Game Theory in Collective Bargaining
I’m an ILR student, and in core classes and all across Ives, there are discussions regarding collective bargaining and union strikes in today’s world. Despite the subject matter of Industrial and Labor Relations appearing seemingly distant from mathematical models and analyses, collective bargaining in today’s world is a growing issue with applications for game theory. As I am writing this, the article I pulled from was published just 10 minutes ago; the struggle for balance between labor and management is a growing topic and concern for corporations across the United States and worldwide. Whether it is Major League Baseball or our Collegetown Starbucks, managing human capital can definitely be solved utilizing game theory, as both sides are striving to reach the “optimal” solution, and human emotions and decision-making are often not as efficient as logical, modeled-out resolutions.
In game theory, Nash equilibria represent the “optimal” solutions.

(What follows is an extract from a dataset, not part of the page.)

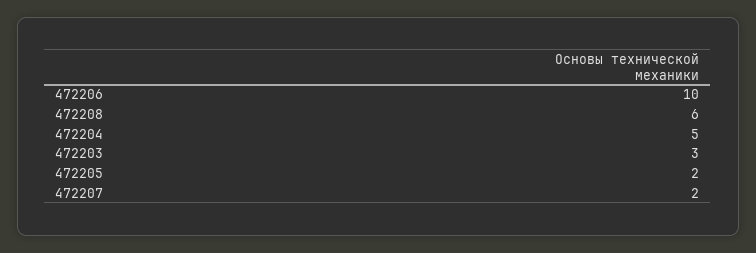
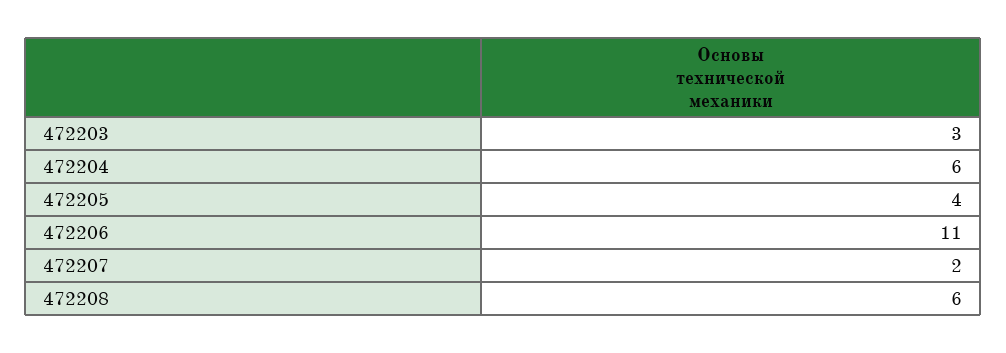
472206: 10 -> 11
472204: 5 -> 6
472205: 2 -> 4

As an application to collective bargaining, the Nash equilibrium would represent the best possible solution for both parties, meaning neither party would have any inclination to switch strategies, as they already are in the most beneficial position for their respective interests. In the case of this article, Amtrak is shutting down long-distance travel starting Thursday, September 15, out of preparation for a freight rail worker strike and short staff. These disruptions will have a massive ripple effect, as rail transportation in and across large metropolitan areas will cease for this weekend, and all travel will disperse elsewhere or not happen at all. As a result, I would contend that this solution is not optimal, and definitely not a Nash equilibrium. For example, rail workers suffer, as all workers will not be granted even the opportunity to work, regardless of if they were choosing to strike or not. Amtrak will lose thousands of passengers and revenue over this weekend and lose credibility as a leading transportation system in the United States. Passengers will forego their tickets and plans to travel for work, family, and leisure, sending a ripple effect across major Amtrak cities, such as Chicago, D.C., Philadelphia, and New York. Nonetheless, utilizing game theory to examine the myriad of options available from wages to benefits, working hours, locations, promotions, staff treatment, and more could maximize the outcome for all parties involved. Even if there is no “optimal” solution, game theory can rule out suboptimal solutions as well, allowing for the best possible outcome.
https://www.washingtonpost.com/transportation/2022/09/14/amtrak-passenger-rail-strike/